Friday, February 28, 2014

Vulnudaemon


So the vulnudaemon is—

No, vulnu. With an N.

Stop snickering.  I’ll wait.  I’m the son of an OB/GYN; you cannot embarrass me.

So the vulnudaemon, based solely on its illustration, looks like your standard possessed and/or zombified creepy child.  (“Aw look, her blade’s dripping blood and everything.”)  Then you look more closely…and you realize that slit in her neck isn’t the wound that killed her.  It’s a mouth.  You can just picture a cleric seeing her in the streets as she stumbles from the doorway…him running up to her to apply his healing touch before the life pours out her jugular…only at the last minute to see that slit widen into a toothy grin…and seeing only too late the knife coming down to end him.

That is the vulnudaemon in a nutshell: murder spiced with betrayal from the body of a child. 

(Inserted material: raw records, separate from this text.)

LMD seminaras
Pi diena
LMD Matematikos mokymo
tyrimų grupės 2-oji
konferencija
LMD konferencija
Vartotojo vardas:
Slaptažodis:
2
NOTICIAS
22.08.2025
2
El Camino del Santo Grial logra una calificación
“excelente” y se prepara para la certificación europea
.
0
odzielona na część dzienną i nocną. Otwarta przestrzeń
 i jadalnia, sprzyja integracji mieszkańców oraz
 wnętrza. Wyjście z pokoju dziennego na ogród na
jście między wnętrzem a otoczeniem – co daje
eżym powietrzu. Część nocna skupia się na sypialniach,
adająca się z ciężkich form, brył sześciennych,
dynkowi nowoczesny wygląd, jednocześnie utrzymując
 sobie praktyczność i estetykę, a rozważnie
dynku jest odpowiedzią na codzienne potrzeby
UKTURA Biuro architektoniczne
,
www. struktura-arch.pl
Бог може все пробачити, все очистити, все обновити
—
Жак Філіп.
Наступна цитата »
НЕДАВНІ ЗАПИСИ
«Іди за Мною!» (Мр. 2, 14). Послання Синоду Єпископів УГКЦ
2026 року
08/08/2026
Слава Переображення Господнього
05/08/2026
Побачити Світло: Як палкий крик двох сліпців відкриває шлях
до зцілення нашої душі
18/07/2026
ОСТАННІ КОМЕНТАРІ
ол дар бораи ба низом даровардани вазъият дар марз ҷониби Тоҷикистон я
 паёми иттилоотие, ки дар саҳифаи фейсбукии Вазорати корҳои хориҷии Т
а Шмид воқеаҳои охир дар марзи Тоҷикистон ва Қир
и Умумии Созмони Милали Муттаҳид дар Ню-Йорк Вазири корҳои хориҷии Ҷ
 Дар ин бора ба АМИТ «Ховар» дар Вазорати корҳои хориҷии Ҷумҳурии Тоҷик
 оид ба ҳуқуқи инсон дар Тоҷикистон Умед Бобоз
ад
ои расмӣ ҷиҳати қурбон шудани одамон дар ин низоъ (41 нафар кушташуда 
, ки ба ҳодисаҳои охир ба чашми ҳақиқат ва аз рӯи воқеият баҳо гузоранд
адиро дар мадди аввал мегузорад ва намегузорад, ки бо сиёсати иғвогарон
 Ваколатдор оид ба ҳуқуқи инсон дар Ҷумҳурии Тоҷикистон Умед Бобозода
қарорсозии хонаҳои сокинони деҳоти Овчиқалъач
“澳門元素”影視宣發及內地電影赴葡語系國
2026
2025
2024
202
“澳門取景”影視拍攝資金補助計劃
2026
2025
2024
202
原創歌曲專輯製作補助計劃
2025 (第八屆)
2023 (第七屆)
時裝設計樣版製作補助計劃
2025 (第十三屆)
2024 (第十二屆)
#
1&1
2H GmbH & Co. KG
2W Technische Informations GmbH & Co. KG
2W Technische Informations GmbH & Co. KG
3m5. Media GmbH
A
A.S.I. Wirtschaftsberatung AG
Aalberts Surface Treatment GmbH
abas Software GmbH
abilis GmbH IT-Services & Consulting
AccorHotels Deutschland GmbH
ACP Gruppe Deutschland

And while they recall the vengeful spirits that spawn certain undead, the soul that forms a vulnudaemon is not going to stop after dispatching her killers, her family, or other innocent children like herself.  The vengeful dead have rules, categories, taboos to obey.  Daemons defy all of the above, because daemons are the end of all of the above.

Following their lord’s orders, adventurers guide his wife and child to the city of Mersk.  Upon arrival, the mother turns around and sells the child into slavery.  (Unbeknownst to her husband, she has arranged a more advantageous match in Mersk and refuses to be weighed down by former attachments.)  Then she tries to have the adventurers killed.  Meanwhile, the child dies at the hands of his new master, and a particularly vengeful vulnudaemon inhabits the corpse.

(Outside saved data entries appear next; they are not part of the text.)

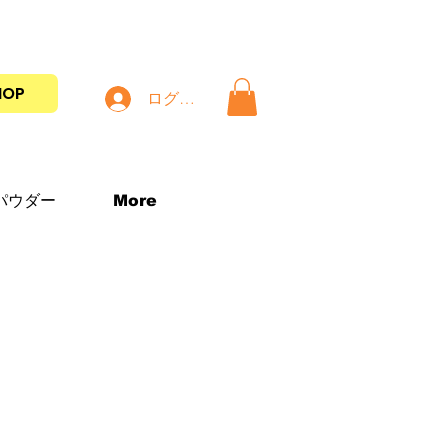
HOP
ログイン
パウダー
More
筆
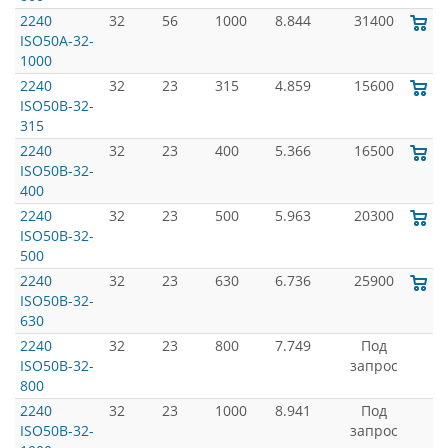
2240
32
56
1000
8.844
31400
ISO50A-32-
1000
2240
32
23
315
4.859
15600
ISO50B-32-
315
2240
32
23
400
5.366
16500
ISO50B-32-
400
2240
32
23
500
5.963
20300
ISO50B-32-
500
2240
32
23
630
6.736
25900
ISO50B-32-
630
2240
32
23
800
7.749
Под
ISO50B-32-
запрос
800
2240
32
23
1000
8.941
Под
ISO50B-32-
запрос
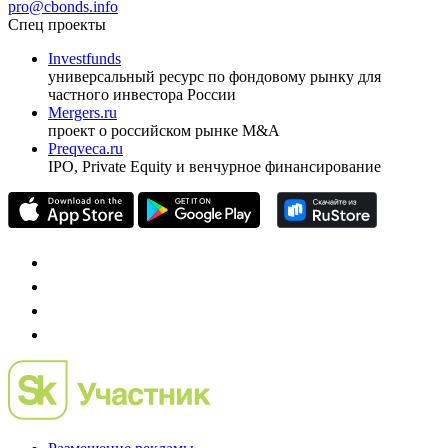
pro@cbonds.info
Спец проекты
Investfunds
универсальный ресурс по фондовому рынку для
частного инвестора России
Mergers.ru
проект о российском рынке M&A
Preqveca.ru
IPO, Private Equity и венчурное финансирование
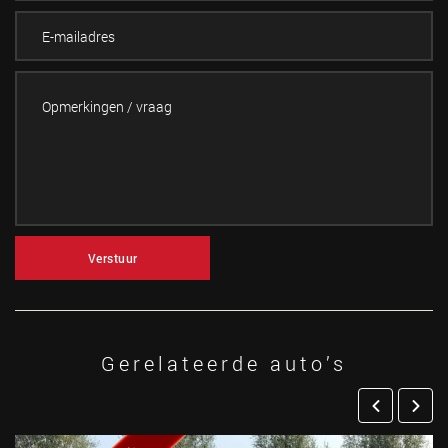
Verstuur
Gerelateerde auto’s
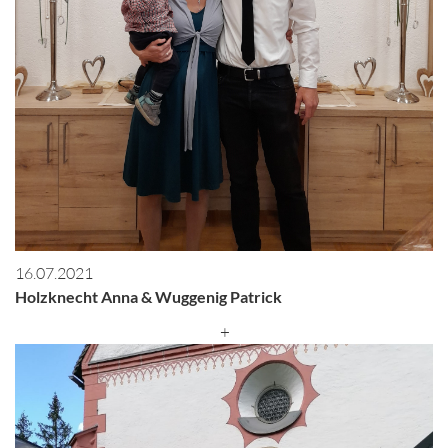
16.07.2021
Holzknecht Anna & Wuggenig Patrick
+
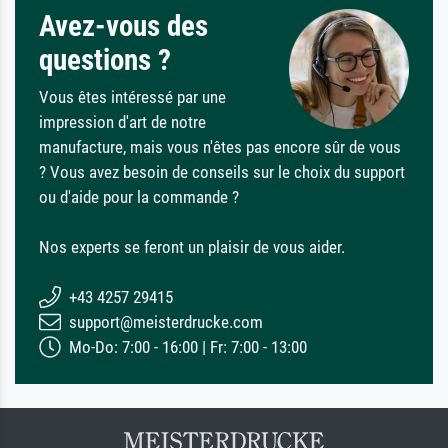
Avez-vous des
questions ?
Vous êtes intéressé par une
impression d'art de notre
manufacture, mais vous n'êtes pas encore sûr de vous
? Vous avez besoin de conseils sur le choix du support
ou d'aide pour la commande ?
Nos experts se feront un plaisir de vous aider.
+43 4257 29415
support@meisterdrucke.com
Mo-Do: 7:00 - 16:00 | Fr: 7:00 - 13:00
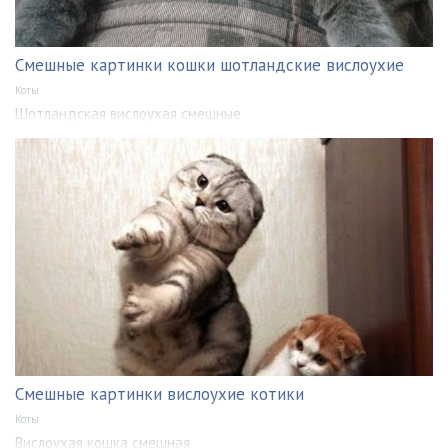
Смешные картинки кошки шотландские вислоухие
Коты
Шотландская вислоухая смешные
Смешные картинки вислоухие котики
Коты
Вислоухая кошка смешная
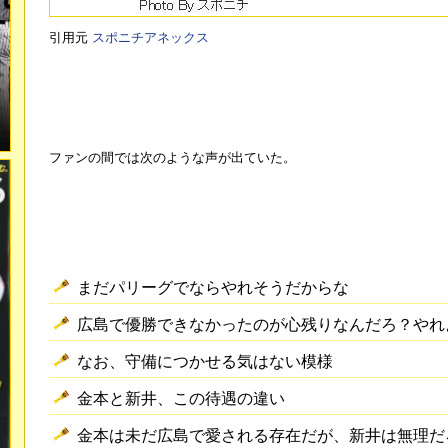
引用元
スポニチアネックス
ファンの間では次のような声が出ていた。
まだパリーグでならやれそうだからな
広島で優勝できなかったのが心残りなんだろ？やれ
なお、守備につかせる気はない模様
金本と新井、この待遇の違い
金本は未だ広島で愛される存在だが、新井は無理だ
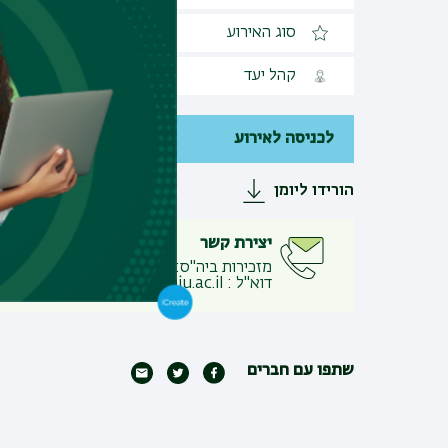
סוג האירוע
אירוע מקוון
קהל יעד
פתוח לקהל הרחב
לכניסה לאירוע
הורידו ליומן
יצירת קשר
מזכירות ביה"ס:
:
03-5317268
דוא"ל
:
optometry.dept@biu.ac.il
שתפו עם חברים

Fenton Chesterfield has kept a vulnudaemon bound in his tower for months, probing it for secrets of the dark planes.  The bonds are beginning to slip, though—the daemon’s aura of doom, even just felt through the floor, has managed to drive Chesterfield’s maid into a deep depression.  Meanwhile, cacodaemons have begun to lurk near the base of Chesterfield’s tower, preying on stray dogs as they build up strength.  If not intercepted, the shaken maid will soon either commit suicide or kill her master—pleasing the daemon either way.

The doppelgangers who mind the child beggars of Punjar have turned to the worship of daemons, and now at least three vulnudaemons walk the streets wearing the skins of betrayed children.  They murder other beggars (both children and adults), local priests who provide services to the unfortunate, and any alms-givers traveling too late at night.  For adventurers, cleaning out the daemons and the doppelgangers is only half the trouble—if they do not find a strong leader to look out for the beggars’ interests, a tribe of skum are poised to move into the sewers to pick up where the doppelgangers left off.

Pathfinder Bestiary 3 63

A teensy bit more on vulnudaemons (including their true forms and their role on the plane of Abaddon) can be found in Todd Stewart’s Horsemen of the Apocalypse.